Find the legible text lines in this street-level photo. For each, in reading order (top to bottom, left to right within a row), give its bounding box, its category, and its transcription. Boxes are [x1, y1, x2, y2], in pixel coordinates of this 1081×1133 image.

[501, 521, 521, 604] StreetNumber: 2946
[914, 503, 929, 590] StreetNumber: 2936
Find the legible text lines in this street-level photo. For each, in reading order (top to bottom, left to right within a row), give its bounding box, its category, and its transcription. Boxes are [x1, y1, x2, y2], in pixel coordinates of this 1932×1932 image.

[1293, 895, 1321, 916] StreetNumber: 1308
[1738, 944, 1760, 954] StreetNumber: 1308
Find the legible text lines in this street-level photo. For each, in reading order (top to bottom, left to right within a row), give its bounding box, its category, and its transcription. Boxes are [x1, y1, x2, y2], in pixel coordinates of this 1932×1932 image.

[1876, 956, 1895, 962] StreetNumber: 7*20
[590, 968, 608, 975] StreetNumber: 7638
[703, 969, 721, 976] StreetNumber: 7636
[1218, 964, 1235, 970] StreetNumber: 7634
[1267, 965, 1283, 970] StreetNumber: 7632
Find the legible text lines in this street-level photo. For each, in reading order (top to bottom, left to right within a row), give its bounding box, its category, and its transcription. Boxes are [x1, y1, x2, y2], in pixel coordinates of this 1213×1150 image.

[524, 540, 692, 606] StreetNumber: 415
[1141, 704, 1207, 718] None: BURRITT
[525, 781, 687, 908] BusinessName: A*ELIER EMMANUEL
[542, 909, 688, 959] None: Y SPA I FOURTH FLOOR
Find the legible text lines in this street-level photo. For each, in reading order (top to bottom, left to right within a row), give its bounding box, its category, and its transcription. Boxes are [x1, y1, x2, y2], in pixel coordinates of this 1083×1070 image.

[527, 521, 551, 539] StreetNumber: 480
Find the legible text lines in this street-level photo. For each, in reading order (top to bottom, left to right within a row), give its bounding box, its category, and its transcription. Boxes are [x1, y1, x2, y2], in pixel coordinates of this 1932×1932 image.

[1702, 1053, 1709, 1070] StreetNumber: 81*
==========
> WHAT IS REQUIRED
Copy out the rows from the line with "this 1213×1150 image." to the line with "[527, 521, 551, 539] StreetNumber: 480", keeping every character as it is.

> SOLUTION
Find the legible text lines in this street-level photo. For each, in reading order (top to bottom, left to right within a row), give its bounding box, its category, and its transcription. Boxes are [x1, y1, x2, y2], in pixel coordinates of this 1213×1150 image.

[524, 540, 692, 606] StreetNumber: 415
[1141, 704, 1207, 718] None: BURRITT
[525, 781, 687, 908] BusinessName: A*ELIER EMMANUEL
[542, 909, 688, 959] None: Y SPA I FOURTH FLOOR
Find the legible text lines in this street-level photo. For each, in reading order (top to bottom, left to right within a row), give its bounding box, its category, and its transcription. Boxes are [x1, y1, x2, y2], in pixel coordinates of this 1083×1070 image.

[527, 521, 551, 539] StreetNumber: 480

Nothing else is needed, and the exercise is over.